Write the entries out again exactly as they stand, but without the pictures.

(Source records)
▬▬▬▬▬▬▬▬▬▬

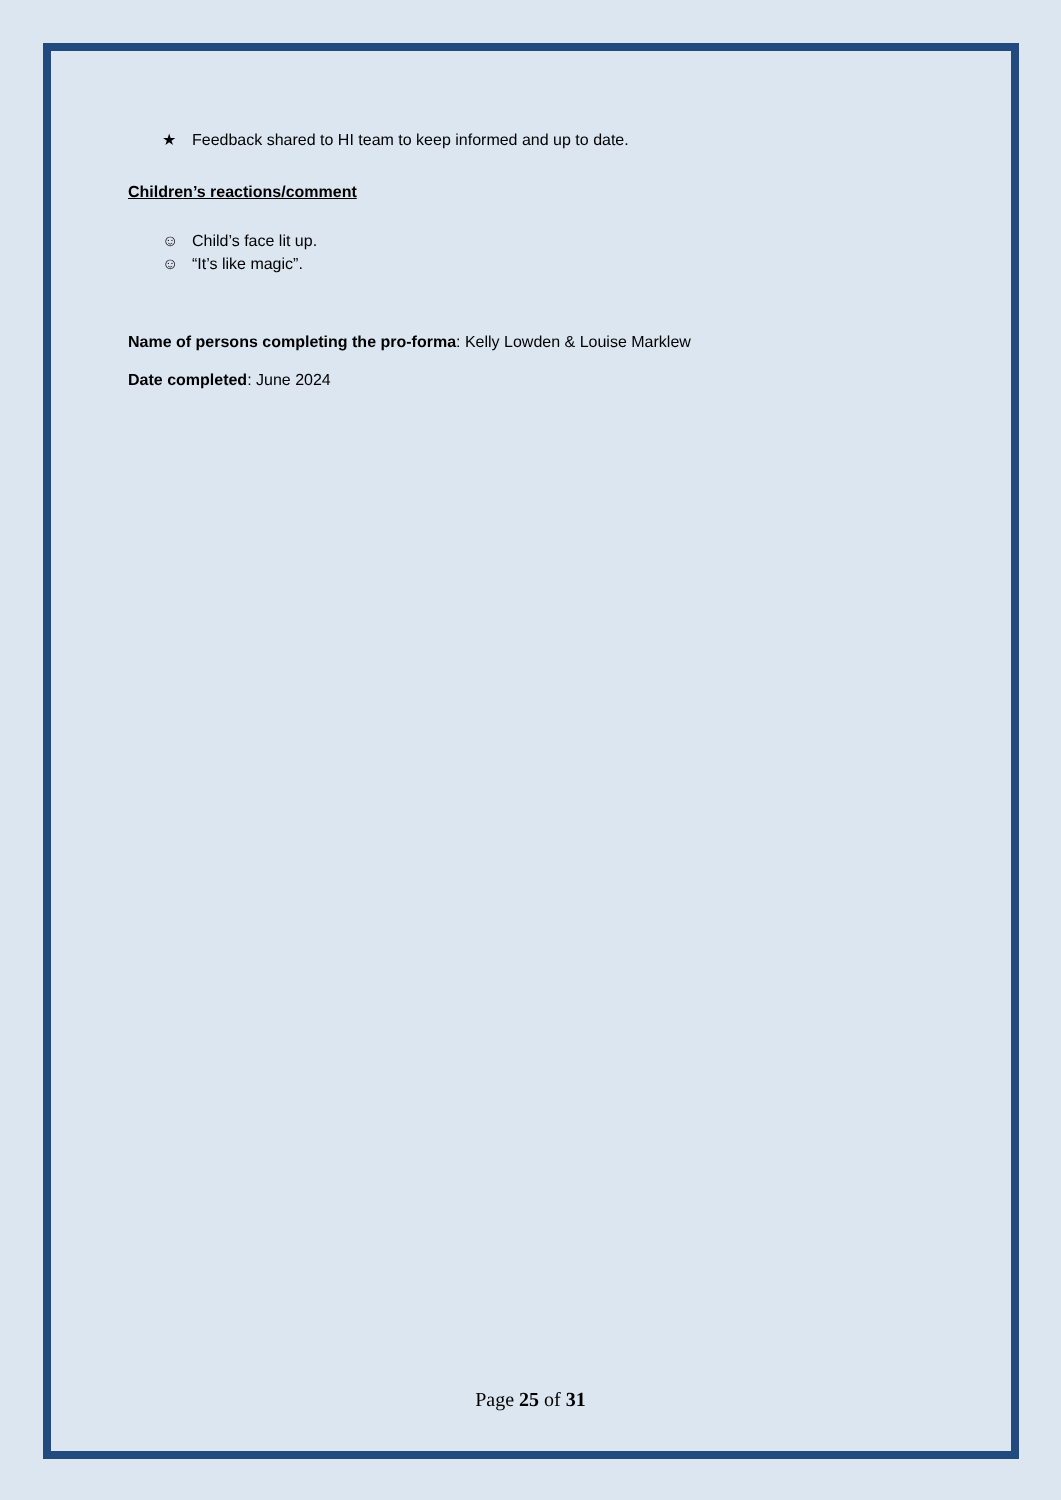★ Feedback shared to HI team to keep informed and up to date.
Children’s reactions/comment
☺ Child’s face lit up.
☺ “It’s like magic”.
Name of persons completing the pro-forma: Kelly Lowden & Louise Marklew
Date completed: June 2024
Page 25 of 31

▬▬▬▬▬▬▬▬▬▬

Result below:
★ Feedback shared to HI team to keep informed and up to date.
Children’s reactions/comment
☺ Child’s face lit up.
☺ “It’s like magic”.
Name of persons completing the pro-forma: Kelly Lowden & Louise Marklew
Date completed: June 2024
Page 25 of 31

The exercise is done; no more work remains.